Brief history of Ireland

history-of-ireland

Irish mythology, Celts, music, beer, typical Irish festivals, many things actually, have made many people all over the world fall in love with this group of islands in Europe.

The story tells us that the first to inhabit the islands of Ireland were hunters and gatherers, back in the Mesolithic. About three thousand years before Christ they entered the Bronze Age, that is, they stopped using stone tools to use bronze, grow grains, raise animals and develop a life more rooted in the land. A thousand years later they shaped the religious stone structures that still outline the Irish landscape with so much mystery.

The Celts arrived around 1600 BC and gave rise to the Celtic ireland. They created four provinces, Connacht, Ulster, Leinster and Munster to supplant the small kingdoms that concentrated no more than 500 thousand people, the Irish population at that time. A Great King was above all. And one fine day he came to Ireland St. Patrick, a Catholic missionary who arrived from neighboring Scotland to convert the nation to Catholicism. And he achieve it.

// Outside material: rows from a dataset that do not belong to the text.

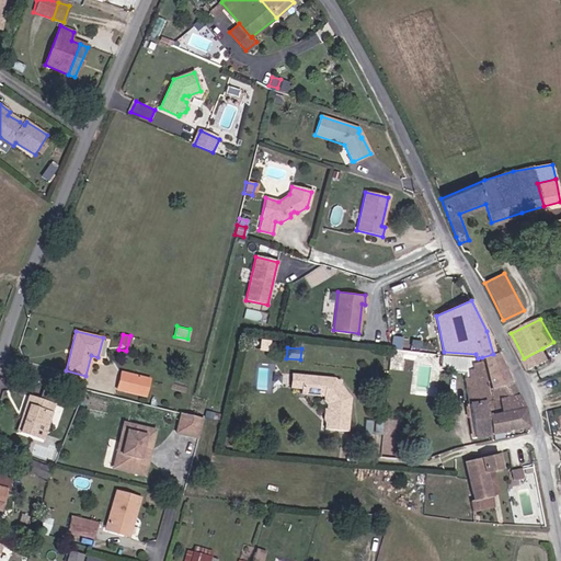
[(548,359),(542,348),(524,358),(529,369),(548,359)]
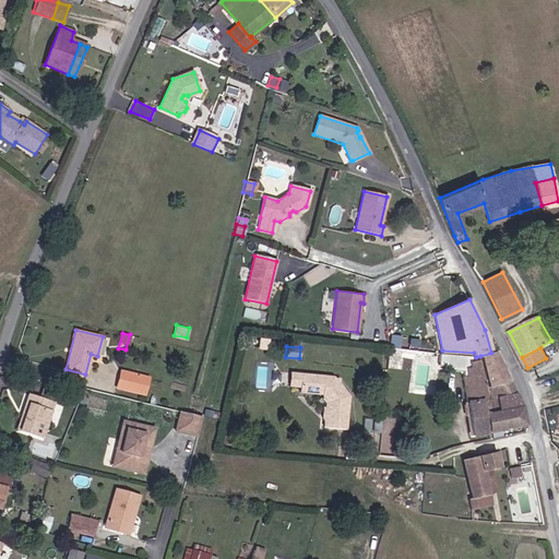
[(509,381),(496,351),(491,353),(480,356),(489,388),(509,381)]
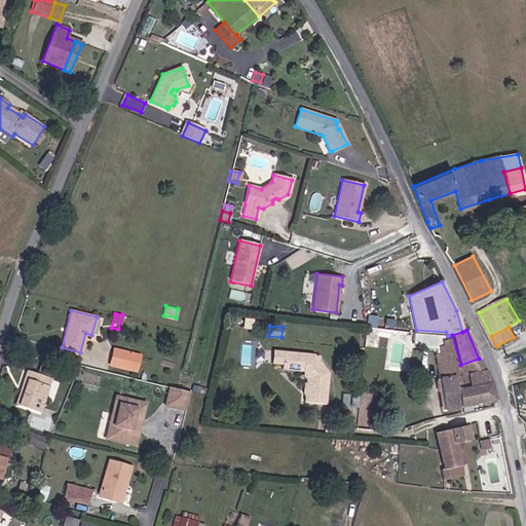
[(435,354),(445,411),(459,408),(454,388),(468,385),(466,374),(459,375),(450,340),(446,340),(445,335),(414,332),(412,343),(419,344),(418,347),(435,349),(436,354),(435,354)]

First Saint Patrick concentrated on the nobles, introduced Latin and taught to write and read in this language so his legacy is important for the development of the known Ireland. At his death, the noble families of Ireland handled Latin with all that it entails. The story continues with Brian Boru, Great King, who was defeated by another Irish king allied with the Vikings. The Norsemen were a plague to Ireland for a long time.

Later the Normans would arrive with their culture and customs and towards the 1922th century the English began to look at these lands with great affection. We already know how everything continued: settlers, incursions, wars, revelries, resistance, servitude. Until XNUMX Ireland was in the hands of England.